◆ **DATA FOR THIS TASK**
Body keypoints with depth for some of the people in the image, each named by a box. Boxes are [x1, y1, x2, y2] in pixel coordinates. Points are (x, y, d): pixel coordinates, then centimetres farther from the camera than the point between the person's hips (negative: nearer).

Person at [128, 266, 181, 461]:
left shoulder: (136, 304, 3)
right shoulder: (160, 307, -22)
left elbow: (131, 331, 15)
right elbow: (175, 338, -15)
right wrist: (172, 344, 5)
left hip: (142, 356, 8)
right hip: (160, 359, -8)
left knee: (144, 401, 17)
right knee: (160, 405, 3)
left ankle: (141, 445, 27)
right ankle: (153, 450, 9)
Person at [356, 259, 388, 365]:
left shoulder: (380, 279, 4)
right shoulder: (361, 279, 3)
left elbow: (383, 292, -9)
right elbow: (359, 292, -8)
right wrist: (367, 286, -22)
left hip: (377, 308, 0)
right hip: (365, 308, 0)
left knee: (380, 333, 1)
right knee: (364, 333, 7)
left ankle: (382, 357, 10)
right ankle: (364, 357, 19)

◆ **WORK ITEM**
The data should be transcribed exactly, line for line.

◆ **TASK RESPONSE**
Body keypoints with depth for some of the people in the image, each named by a box. Boxes are [x1, y1, x2, y2] in pixel coordinates. Points are (x, y, d): pixel coordinates, then centimetres farther from the camera than the point between the person's hips (negative: nearer).

Person at [128, 266, 181, 461]:
left shoulder: (136, 304, 3)
right shoulder: (160, 307, -22)
left elbow: (131, 331, 15)
right elbow: (175, 338, -15)
right wrist: (172, 344, 5)
left hip: (142, 356, 8)
right hip: (160, 359, -8)
left knee: (144, 401, 17)
right knee: (160, 405, 3)
left ankle: (141, 445, 27)
right ankle: (153, 450, 9)
Person at [356, 259, 388, 365]:
left shoulder: (380, 279, 4)
right shoulder: (361, 279, 3)
left elbow: (383, 292, -9)
right elbow: (359, 292, -8)
right wrist: (367, 286, -22)
left hip: (377, 308, 0)
right hip: (365, 308, 0)
left knee: (380, 333, 1)
right knee: (364, 333, 7)
left ankle: (382, 357, 10)
right ankle: (364, 357, 19)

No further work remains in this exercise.